Accordingly, it is hereby ordered and adjudged that the relief requested in the petition is hereby denied and the petition is dismissed, without costs.
. The record is devoid of any administrative request or order by the Board seeking an amended registration statement. Paragraph 81 of the petition seeks an order “to correct the Board’s decision” but does not annex or particularize any administrative decision such that the court need not analyze whether this claim is properly framed as an article 16 proceeding or whether petitioners have standing to challenge such an order (if it exists).

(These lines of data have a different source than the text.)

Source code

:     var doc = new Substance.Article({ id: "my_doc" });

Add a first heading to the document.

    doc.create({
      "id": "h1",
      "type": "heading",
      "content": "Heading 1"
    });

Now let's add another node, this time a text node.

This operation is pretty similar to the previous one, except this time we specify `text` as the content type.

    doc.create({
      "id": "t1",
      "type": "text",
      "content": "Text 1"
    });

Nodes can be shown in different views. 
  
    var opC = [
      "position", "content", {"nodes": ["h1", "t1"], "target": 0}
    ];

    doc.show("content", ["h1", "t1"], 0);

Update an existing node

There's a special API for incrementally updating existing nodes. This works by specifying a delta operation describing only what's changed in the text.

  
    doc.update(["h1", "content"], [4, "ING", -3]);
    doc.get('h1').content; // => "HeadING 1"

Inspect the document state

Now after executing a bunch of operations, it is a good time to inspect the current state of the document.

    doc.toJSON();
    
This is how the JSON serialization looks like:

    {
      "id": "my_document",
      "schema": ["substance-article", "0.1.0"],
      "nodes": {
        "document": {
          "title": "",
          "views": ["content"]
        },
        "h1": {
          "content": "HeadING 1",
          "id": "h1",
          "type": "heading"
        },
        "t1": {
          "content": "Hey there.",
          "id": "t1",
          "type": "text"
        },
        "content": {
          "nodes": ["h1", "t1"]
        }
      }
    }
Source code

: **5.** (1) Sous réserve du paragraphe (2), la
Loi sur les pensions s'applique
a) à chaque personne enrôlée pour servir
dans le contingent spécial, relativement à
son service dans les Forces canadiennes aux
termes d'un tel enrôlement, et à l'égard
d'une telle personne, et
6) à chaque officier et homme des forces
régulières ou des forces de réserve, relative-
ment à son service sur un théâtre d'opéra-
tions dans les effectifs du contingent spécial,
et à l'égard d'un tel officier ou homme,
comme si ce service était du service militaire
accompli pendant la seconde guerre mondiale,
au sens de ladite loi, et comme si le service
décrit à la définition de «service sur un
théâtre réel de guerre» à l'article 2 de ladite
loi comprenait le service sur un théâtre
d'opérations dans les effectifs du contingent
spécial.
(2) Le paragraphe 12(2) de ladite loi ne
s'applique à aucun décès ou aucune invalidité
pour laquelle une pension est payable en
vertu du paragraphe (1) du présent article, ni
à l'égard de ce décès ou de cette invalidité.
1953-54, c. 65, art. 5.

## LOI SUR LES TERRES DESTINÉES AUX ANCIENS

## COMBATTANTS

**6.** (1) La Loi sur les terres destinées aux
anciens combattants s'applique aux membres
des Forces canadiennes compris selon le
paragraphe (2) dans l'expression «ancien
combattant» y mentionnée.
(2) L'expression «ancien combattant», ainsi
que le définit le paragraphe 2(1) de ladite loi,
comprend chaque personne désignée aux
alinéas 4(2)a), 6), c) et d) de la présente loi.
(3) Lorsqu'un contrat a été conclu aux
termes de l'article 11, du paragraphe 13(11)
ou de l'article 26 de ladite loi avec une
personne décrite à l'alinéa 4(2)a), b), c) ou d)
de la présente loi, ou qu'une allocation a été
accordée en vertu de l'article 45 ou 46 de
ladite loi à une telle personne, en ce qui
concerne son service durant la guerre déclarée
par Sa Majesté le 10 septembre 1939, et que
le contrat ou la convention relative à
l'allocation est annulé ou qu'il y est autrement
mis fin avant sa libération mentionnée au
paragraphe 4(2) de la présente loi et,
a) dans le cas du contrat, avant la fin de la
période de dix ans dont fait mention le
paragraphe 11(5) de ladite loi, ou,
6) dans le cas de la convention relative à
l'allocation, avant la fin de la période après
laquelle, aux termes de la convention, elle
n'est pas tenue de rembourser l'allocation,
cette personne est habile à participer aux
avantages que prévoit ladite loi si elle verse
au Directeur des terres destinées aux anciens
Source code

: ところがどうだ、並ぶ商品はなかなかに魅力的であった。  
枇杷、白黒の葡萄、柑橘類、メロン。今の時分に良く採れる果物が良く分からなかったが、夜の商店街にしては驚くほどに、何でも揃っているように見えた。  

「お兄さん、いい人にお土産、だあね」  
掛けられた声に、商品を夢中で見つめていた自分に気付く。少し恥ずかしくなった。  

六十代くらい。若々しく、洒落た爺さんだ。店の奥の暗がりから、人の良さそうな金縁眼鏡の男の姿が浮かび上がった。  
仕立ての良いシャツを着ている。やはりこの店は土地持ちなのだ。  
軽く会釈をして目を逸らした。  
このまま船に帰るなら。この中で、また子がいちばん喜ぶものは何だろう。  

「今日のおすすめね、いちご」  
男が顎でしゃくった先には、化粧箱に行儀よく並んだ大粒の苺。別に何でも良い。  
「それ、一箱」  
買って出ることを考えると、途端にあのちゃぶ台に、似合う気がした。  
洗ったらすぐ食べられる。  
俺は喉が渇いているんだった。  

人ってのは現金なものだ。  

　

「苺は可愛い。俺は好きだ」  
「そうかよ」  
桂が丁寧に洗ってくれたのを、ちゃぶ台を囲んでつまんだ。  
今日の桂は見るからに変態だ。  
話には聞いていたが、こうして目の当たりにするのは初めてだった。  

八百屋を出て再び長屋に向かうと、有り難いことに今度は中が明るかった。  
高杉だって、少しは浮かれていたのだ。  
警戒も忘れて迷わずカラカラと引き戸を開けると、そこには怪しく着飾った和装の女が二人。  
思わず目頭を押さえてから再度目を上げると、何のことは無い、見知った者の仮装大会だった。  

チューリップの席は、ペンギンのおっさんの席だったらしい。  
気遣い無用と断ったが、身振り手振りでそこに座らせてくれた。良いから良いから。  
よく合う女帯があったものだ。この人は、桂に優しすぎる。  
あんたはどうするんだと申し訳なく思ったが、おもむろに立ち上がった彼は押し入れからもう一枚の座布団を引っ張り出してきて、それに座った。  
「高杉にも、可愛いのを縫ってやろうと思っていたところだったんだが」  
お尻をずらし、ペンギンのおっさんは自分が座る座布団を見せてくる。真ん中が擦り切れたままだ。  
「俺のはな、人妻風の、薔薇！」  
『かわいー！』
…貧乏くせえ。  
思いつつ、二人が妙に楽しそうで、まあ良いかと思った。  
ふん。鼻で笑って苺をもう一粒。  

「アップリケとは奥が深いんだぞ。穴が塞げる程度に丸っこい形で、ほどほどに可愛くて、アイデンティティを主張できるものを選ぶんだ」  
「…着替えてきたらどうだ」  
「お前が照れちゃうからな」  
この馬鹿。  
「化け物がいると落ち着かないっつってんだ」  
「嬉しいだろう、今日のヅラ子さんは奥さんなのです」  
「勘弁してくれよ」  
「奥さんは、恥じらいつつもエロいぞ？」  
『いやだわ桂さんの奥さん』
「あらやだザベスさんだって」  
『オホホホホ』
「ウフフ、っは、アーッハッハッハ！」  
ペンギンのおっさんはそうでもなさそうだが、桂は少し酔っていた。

. Though the BOE contends that there is a private right of action, lest there be lack of other recourse, the BOE emergency and final regulations implementing chapter 286 of the Laws of 2016 closely follow the text of the statute and similarly reserve to the BOE and its enforcement counsel the right to commence an action for civil penalties in Supreme Court. (See 9 NYCRR 6200.10 [eff Apr. 26, 2017].) No party has supplied any legislative history supporting a private right of action. The BOE enforcement counsel argues that the statute reserves enforcement remedies to the civil penalties specified by statute upon action by the enforcement counsel.